I thought you were the one who once referred to a water fountain as a water bubbler and absolutely blew my mind, was it Cori, then?
 
Oh no, I've never heard of that.

The Philly things on these types of quizzes are usually obvious shit I already knew (i.e. hoagies), but this one map floored me:

mischief-night-map.png


I never knew that mischief night was a Philly thing. I always thought it was everywhere.
 
But I suppose it could be a one-question quiz that way. "If you answered 'bubbler,' just close the quiz now. We know you're from Milwaukee."

...or parts of Australia. I learnt to call water fountains "bubblers" while I lived in Queensland, and since it hasn't fallen out of my vocabulary it confuses the shit out of everyone whenever I visit New Zealand.

As for the quiz, I think I confused it. I got Boston, New York, and some place I'd honestly never heard of, Pembroke Pines in Florida. Then again, even if the quiz accounted for Australian and Kiwi accents I'd confuse it, since mine is now a strange mixture of the two.

Also if I read the crayon question correctly, apparently nobody in the US pronounces "crayon" the way I do. Not "cray-ahn", not whatever the other options I've now forgotten were, just a simple straightforward "cray-on". You know, to rhyme with "on".
 
...or parts of Australia.

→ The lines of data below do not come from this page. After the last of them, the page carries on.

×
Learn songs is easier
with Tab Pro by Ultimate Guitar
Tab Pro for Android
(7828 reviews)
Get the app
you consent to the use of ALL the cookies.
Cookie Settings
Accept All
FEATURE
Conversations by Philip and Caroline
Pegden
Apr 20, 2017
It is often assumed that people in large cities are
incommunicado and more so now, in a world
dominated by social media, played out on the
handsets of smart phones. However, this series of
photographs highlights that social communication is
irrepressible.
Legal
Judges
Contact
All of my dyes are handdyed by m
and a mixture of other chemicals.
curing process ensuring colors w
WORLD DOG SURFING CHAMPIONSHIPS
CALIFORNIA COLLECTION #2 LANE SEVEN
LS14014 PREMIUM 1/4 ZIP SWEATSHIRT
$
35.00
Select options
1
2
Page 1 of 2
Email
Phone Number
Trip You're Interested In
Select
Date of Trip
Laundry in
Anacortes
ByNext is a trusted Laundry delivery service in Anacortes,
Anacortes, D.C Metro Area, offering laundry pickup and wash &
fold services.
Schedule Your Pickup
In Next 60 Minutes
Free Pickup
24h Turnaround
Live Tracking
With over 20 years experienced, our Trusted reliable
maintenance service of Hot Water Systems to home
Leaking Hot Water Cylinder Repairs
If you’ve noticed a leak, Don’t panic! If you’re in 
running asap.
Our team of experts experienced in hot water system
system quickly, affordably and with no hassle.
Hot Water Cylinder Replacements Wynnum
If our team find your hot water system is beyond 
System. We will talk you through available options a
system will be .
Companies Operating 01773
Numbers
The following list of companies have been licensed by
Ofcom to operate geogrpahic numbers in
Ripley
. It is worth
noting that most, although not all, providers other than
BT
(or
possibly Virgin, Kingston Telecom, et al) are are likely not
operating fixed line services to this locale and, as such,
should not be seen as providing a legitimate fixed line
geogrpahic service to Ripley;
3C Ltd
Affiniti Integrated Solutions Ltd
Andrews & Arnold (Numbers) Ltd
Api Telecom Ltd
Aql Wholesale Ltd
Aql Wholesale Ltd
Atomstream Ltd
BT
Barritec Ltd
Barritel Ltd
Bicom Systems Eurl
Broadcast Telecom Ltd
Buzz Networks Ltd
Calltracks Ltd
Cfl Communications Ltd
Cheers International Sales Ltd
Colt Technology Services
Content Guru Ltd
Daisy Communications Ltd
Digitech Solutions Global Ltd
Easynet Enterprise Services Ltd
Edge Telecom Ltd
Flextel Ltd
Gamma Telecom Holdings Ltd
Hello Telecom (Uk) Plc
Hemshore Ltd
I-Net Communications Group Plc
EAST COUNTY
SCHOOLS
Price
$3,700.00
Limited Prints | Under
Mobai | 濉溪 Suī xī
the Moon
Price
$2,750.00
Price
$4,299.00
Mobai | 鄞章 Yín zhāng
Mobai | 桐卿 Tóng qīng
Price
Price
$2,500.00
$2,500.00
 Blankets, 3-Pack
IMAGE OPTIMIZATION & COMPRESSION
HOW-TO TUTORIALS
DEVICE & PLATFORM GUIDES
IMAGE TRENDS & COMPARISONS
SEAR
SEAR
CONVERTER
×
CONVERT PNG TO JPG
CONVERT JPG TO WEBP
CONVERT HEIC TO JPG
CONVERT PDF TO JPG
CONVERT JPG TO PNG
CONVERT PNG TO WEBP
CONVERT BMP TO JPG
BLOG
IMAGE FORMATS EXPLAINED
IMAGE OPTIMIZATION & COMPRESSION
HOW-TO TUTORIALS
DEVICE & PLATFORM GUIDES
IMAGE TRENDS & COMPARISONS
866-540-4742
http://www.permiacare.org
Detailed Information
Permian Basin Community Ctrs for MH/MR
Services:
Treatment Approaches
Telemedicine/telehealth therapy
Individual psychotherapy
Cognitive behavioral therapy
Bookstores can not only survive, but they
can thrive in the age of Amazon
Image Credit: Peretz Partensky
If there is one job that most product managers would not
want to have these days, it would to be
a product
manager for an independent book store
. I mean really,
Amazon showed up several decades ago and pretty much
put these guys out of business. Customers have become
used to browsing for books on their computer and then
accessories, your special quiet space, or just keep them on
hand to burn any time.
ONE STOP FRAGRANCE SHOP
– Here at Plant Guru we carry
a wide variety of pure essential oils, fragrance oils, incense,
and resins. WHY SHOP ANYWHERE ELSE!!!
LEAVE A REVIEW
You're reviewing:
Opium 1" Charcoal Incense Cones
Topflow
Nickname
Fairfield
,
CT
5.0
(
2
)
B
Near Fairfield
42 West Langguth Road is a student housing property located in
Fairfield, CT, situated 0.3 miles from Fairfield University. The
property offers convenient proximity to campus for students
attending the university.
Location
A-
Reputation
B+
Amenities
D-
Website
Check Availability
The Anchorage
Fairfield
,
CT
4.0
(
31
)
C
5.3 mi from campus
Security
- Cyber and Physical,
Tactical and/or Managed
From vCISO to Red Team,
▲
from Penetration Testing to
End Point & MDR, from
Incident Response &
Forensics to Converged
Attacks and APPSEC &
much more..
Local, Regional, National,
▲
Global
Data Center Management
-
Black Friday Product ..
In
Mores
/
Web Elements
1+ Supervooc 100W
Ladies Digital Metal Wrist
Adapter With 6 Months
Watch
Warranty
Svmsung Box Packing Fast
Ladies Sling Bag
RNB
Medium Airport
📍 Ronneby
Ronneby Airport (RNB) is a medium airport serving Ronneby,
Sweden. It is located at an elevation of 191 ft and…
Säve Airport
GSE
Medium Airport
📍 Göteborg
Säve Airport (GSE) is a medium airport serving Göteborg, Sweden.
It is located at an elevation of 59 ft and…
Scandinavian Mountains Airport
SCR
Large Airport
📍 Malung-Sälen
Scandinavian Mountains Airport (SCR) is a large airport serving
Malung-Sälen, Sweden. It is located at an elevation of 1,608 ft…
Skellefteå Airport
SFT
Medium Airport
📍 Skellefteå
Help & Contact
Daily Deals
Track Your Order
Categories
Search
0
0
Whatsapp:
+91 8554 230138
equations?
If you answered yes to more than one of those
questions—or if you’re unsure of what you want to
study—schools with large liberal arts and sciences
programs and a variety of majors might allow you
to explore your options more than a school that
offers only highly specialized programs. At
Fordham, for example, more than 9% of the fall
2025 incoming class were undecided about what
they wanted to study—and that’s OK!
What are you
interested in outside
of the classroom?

I learnt to call water fountains "bubblers" while I lived in Queensland, and since it hasn't fallen out of my vocabulary it confuses the shit out of everyone whenever I visit New Zealand.

My brother from Down Under! :hi5:
 
Also if I read the crayon question correctly, apparently nobody in the US pronounces "crayon" the way I do. Not "cray-ahn", not whatever the other options I've now forgotten were, just a simple straightforward "cray-on". You know, to rhyme with "on".

Rhymes with "dawn," right? Yeah, that's how I say it as well.

I mean, that's how it's spelled.
 
Rhymes with "dawn," right? Yeah, that's how I say it as well.

I mean, that's how it's spelled.

No, rhymes with "on", short vowel sound. No "ah", "aw", or "ow"; "dawn" doesn't rhyme with "on" or "crayon" in my accent.
 
No, rhymes with "on", short vowel sound. No "ah", "aw", or "ow"; "dawn" doesn't rhyme with "on" or "crayon" in my accent.

OK, I follow. I suspect we do pronounce it the same way, as "dawn" and "on" do rhyme in my accent, though they're vocalized in slightly different parts of the mouth/throat ("dawn" further back than "on"). Otherwise, they're the same.
 
OK, I follow. I suspect we do pronounce it the same way, as "dawn" and "on" do rhyme in my accent, though they're vocalized in slightly different parts of the mouth/throat ("dawn" further back than "on"). Otherwise, they're the same.

"Dawn" is a longer vowel in my accent, thanks to the "w"; it rhymes with "corn" or "fawn". I form a bigger vowel than I do for the second syllable of "crayon", which is fairly soft.

In fact, I found a video that seems to be part of some accent video meme similar to this thread's test, and at 1:20 she says "crayon" the way I do: Regional Dialect Meme - New Zealand - YouTube

(She gets "route" wrong, but I'm on board with the rest of her pronunciations. Most Kiwis and Australians, in the context of "what route do I take?", say it the same as "root"; you do hear some people saying it the same as "rout", but that's less common. Oh, unless it's a router, the thing which helps you connect to the Internet, which is never said the same as "rooter"!)